[Records from a collection]

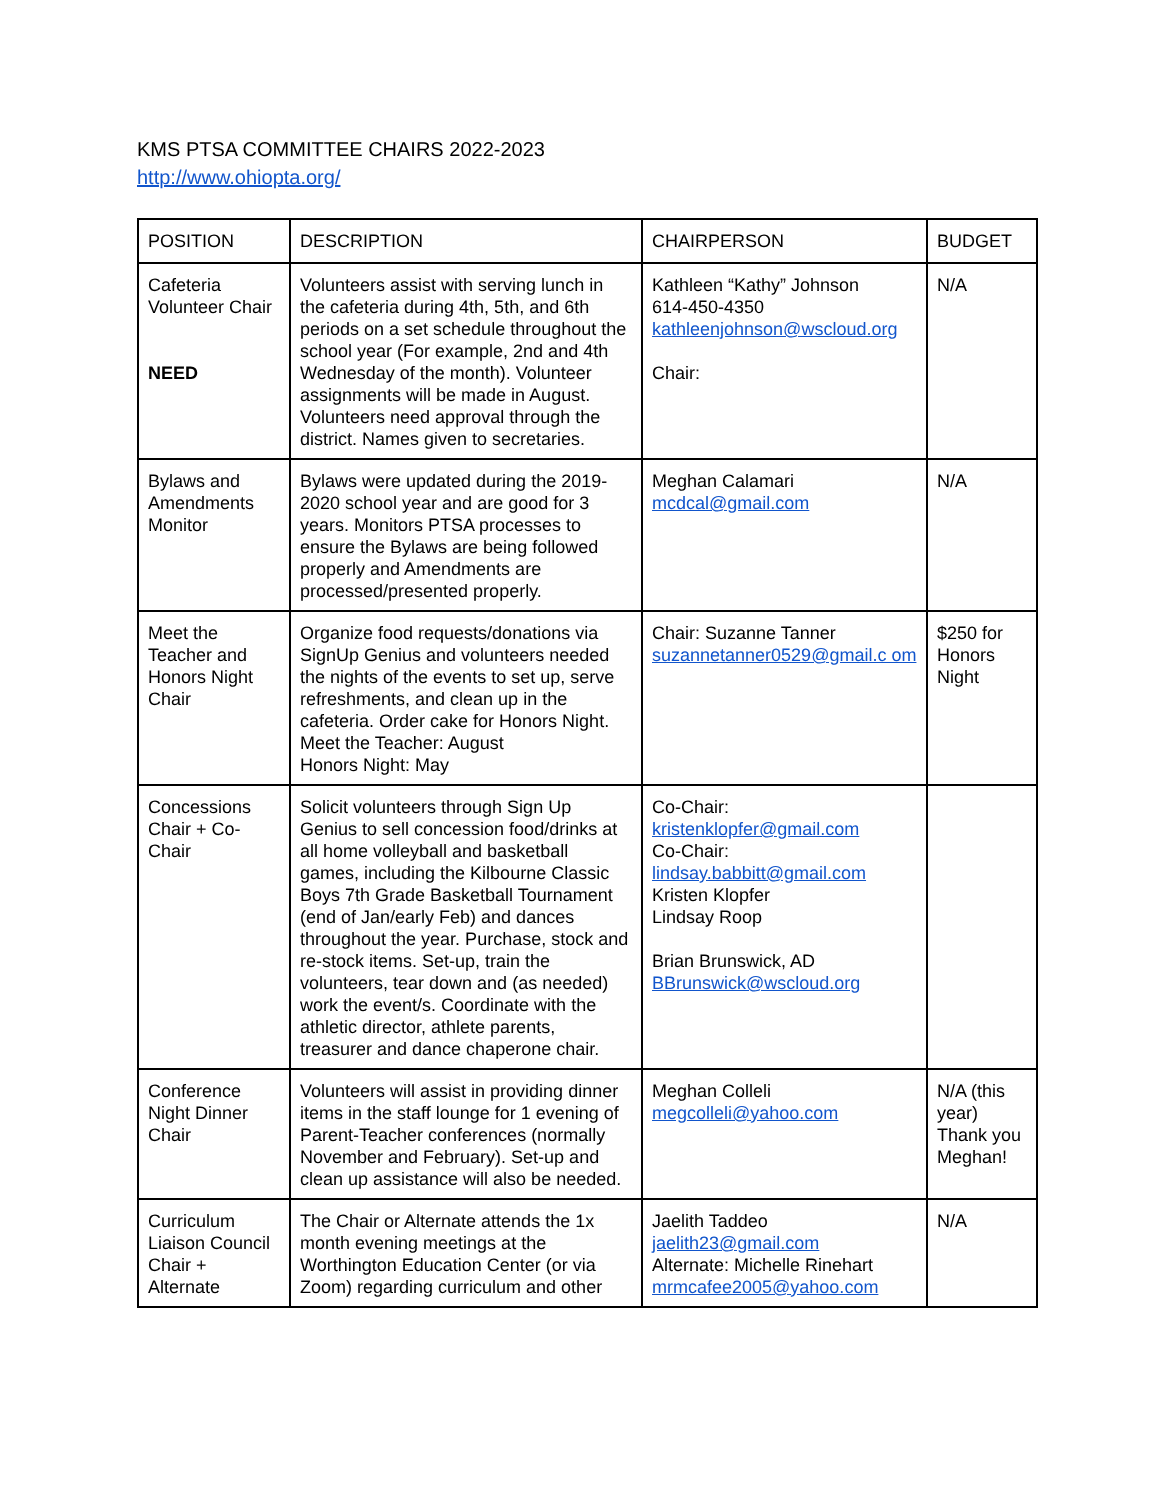KMS PTSA COMMITTEE CHAIRS 2022-2023
http://www.ohiopta.org/
| POSITION | DESCRIPTION | CHAIRPERSON | BUDGET |
| --- | --- | --- | --- |
| Cafeteria Volunteer Chair NEED | Volunteers assist with serving lunch in the cafeteria during 4th, 5th, and 6th periods on a set schedule throughout the school year (For example, 2nd and 4th Wednesday of the month). Volunteer assignments will be made in August. Volunteers need approval through the district. Names given to secretaries. | Kathleen “Kathy” Johnson 614-450-4350 kathleenjohnson@wscloud.org Chair: | N/A |
| Bylaws and Amendments Monitor | Bylaws were updated during the 2019-2020 school year and are good for 3 years. Monitors PTSA processes to ensure the Bylaws are being followed properly and Amendments are processed/presented properly. | Meghan Calamari mcdcal@gmail.com | N/A |
| Meet the Teacher and Honors Night Chair | Organize food requests/donations via SignUp Genius and volunteers needed the nights of the events to set up, serve refreshments, and clean up in the cafeteria. Order cake for Honors Night. Meet the Teacher: August Honors Night: May | Chair: Suzanne Tanner suzannetanner0529@gmail.c om | $250 for Honors Night |
| Concessions Chair + Co-Chair | Solicit volunteers through Sign Up Genius to sell concession food/drinks at all home volleyball and basketball games, including the Kilbourne Classic Boys 7th Grade Basketball Tournament (end of Jan/early Feb) and dances throughout the year. Purchase, stock and re-stock items. Set-up, train the volunteers, tear down and (as needed) work the event/s. Coordinate with the athletic director, athlete parents, treasurer and dance chaperone chair. | Co-Chair: kristenklopfer@gmail.com Co-Chair: lindsay.babbitt@gmail.com Kristen Klopfer Lindsay Roop Brian Brunswick, AD BBrunswick@wscloud.org | |
| Conference Night Dinner Chair | Volunteers will assist in providing dinner items in the staff lounge for 1 evening of Parent-Teacher conferences (normally November and February). Set-up and clean up assistance will also be needed. | Meghan Colleli megcolleli@yahoo.com | N/A (this year) Thank you Meghan! |
| Curriculum Liaison Council Chair + Alternate | The Chair or Alternate attends the 1x month evening meetings at the Worthington Education Center (or via Zoom) regarding curriculum and other | Jaelith Taddeo jaelith23@gmail.com Alternate: Michelle Rinehart mrmcafee2005@yahoo.com | N/A |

• **Task item**: Leaving pictures aside, write out each record above exactly as given.

• **Your response**:
KMS PTSA COMMITTEE CHAIRS 2022-2023
http://www.ohiopta.org/
| POSITION | DESCRIPTION | CHAIRPERSON | BUDGET |
| --- | --- | --- | --- |
| Cafeteria Volunteer Chair NEED | Volunteers assist with serving lunch in the cafeteria during 4th, 5th, and 6th periods on a set schedule throughout the school year (For example, 2nd and 4th Wednesday of the month). Volunteer assignments will be made in August. Volunteers need approval through the district. Names given to secretaries. | Kathleen “Kathy” Johnson 614-450-4350 kathleenjohnson@wscloud.org Chair: | N/A |
| Bylaws and Amendments Monitor | Bylaws were updated during the 2019-2020 school year and are good for 3 years. Monitors PTSA processes to ensure the Bylaws are being followed properly and Amendments are processed/presented properly. | Meghan Calamari mcdcal@gmail.com | N/A |
| Meet the Teacher and Honors Night Chair | Organize food requests/donations via SignUp Genius and volunteers needed the nights of the events to set up, serve refreshments, and clean up in the cafeteria. Order cake for Honors Night. Meet the Teacher: August Honors Night: May | Chair: Suzanne Tanner suzannetanner0529@gmail.c om | $250 for Honors Night |
| Concessions Chair + Co-Chair | Solicit volunteers through Sign Up Genius to sell concession food/drinks at all home volleyball and basketball games, including the Kilbourne Classic Boys 7th Grade Basketball Tournament (end of Jan/early Feb) and dances throughout the year. Purchase, stock and re-stock items. Set-up, train the volunteers, tear down and (as needed) work the event/s. Coordinate with the athletic director, athlete parents, treasurer and dance chaperone chair. | Co-Chair: kristenklopfer@gmail.com Co-Chair: lindsay.babbitt@gmail.com Kristen Klopfer Lindsay Roop Brian Brunswick, AD BBrunswick@wscloud.org | |
| Conference Night Dinner Chair | Volunteers will assist in providing dinner items in the staff lounge for 1 evening of Parent-Teacher conferences (normally November and February). Set-up and clean up assistance will also be needed. | Meghan Colleli megcolleli@yahoo.com | N/A (this year) Thank you Meghan! |
| Curriculum Liaison Council Chair + Alternate | The Chair or Alternate attends the 1x month evening meetings at the Worthington Education Center (or via Zoom) regarding curriculum and other | Jaelith Taddeo jaelith23@gmail.com Alternate: Michelle Rinehart mrmcafee2005@yahoo.com | N/A |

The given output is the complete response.